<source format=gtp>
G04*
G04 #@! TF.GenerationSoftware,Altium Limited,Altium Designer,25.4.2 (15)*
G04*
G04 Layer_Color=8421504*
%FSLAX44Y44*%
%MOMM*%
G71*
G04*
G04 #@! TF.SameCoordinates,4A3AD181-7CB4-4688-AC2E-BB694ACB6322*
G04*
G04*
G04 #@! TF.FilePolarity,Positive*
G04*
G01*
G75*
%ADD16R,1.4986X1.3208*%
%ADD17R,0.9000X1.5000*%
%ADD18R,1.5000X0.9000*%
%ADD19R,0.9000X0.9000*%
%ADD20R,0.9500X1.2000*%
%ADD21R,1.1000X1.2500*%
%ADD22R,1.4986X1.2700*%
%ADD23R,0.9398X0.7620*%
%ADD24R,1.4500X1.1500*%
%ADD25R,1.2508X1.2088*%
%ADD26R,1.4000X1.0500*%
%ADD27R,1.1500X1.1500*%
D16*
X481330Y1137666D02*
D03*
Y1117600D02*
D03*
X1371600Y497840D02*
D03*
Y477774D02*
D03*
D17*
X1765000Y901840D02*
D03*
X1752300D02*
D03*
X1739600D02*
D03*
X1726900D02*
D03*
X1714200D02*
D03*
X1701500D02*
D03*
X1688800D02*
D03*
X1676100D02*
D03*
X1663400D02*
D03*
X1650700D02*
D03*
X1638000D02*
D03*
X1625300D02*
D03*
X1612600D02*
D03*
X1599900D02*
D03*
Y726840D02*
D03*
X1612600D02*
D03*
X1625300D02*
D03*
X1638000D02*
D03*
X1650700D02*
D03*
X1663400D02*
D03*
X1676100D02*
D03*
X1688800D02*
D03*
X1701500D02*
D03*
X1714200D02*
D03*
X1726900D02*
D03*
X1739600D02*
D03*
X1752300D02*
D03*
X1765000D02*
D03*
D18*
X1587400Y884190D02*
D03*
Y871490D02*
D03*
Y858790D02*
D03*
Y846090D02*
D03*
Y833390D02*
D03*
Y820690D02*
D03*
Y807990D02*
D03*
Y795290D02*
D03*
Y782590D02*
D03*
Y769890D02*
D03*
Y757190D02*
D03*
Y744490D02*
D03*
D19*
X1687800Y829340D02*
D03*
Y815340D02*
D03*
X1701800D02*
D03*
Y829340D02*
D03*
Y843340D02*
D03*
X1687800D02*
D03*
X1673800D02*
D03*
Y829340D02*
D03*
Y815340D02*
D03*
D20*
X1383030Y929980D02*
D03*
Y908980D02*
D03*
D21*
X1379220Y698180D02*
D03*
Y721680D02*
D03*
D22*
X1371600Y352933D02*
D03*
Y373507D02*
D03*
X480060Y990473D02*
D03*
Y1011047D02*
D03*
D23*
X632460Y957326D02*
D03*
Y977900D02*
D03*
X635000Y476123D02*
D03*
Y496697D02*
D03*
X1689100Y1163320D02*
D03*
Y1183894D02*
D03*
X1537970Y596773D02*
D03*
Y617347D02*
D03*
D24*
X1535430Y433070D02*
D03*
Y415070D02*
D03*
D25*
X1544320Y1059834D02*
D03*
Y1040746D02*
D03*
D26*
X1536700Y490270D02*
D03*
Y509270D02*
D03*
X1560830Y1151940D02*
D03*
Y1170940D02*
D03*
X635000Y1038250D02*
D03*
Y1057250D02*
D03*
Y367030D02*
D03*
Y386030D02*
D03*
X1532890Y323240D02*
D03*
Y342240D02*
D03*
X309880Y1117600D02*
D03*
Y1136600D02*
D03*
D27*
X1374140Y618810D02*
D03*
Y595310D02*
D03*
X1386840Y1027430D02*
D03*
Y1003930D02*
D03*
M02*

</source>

==

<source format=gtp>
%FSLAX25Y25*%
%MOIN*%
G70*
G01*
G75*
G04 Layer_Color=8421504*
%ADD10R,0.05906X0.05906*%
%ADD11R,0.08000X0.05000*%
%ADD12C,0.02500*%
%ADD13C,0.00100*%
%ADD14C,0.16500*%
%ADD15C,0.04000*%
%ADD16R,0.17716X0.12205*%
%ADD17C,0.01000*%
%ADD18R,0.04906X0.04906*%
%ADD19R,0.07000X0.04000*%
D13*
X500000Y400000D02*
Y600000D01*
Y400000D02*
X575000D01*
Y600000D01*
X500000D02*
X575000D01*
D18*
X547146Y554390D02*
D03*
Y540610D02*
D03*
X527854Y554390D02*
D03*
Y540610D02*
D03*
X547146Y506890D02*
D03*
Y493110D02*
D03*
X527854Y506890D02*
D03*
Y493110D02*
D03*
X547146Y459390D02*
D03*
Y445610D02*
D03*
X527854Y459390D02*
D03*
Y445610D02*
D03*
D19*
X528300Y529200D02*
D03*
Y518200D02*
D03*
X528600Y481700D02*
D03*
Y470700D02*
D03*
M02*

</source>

Instructions to follow> Set down again, word for word, the stretch of records from the line with "Y807990D02*" to the line with "X1374140Y618810D02*", both of those lines included.

Written answer>
Y807990D02*
D03*
Y795290D02*
D03*
Y782590D02*
D03*
Y769890D02*
D03*
Y757190D02*
D03*
Y744490D02*
D03*
D19*
X1687800Y829340D02*
D03*
Y815340D02*
D03*
X1701800D02*
D03*
Y829340D02*
D03*
Y843340D02*
D03*
X1687800D02*
D03*
X1673800D02*
D03*
Y829340D02*
D03*
Y815340D02*
D03*
D20*
X1383030Y929980D02*
D03*
Y908980D02*
D03*
D21*
X1379220Y698180D02*
D03*
Y721680D02*
D03*
D22*
X1371600Y352933D02*
D03*
Y373507D02*
D03*
X480060Y990473D02*
D03*
Y1011047D02*
D03*
D23*
X632460Y957326D02*
D03*
Y977900D02*
D03*
X635000Y476123D02*
D03*
Y496697D02*
D03*
X1689100Y1163320D02*
D03*
Y1183894D02*
D03*
X1537970Y596773D02*
D03*
Y617347D02*
D03*
D24*
X1535430Y433070D02*
D03*
Y415070D02*
D03*
D25*
X1544320Y1059834D02*
D03*
Y1040746D02*
D03*
D26*
X1536700Y490270D02*
D03*
Y509270D02*
D03*
X1560830Y1151940D02*
D03*
Y1170940D02*
D03*
X635000Y1038250D02*
D03*
Y1057250D02*
D03*
Y367030D02*
D03*
Y386030D02*
D03*
X1532890Y323240D02*
D03*
Y342240D02*
D03*
X309880Y1117600D02*
D03*
Y1136600D02*
D03*
D27*
X1374140Y618810D02*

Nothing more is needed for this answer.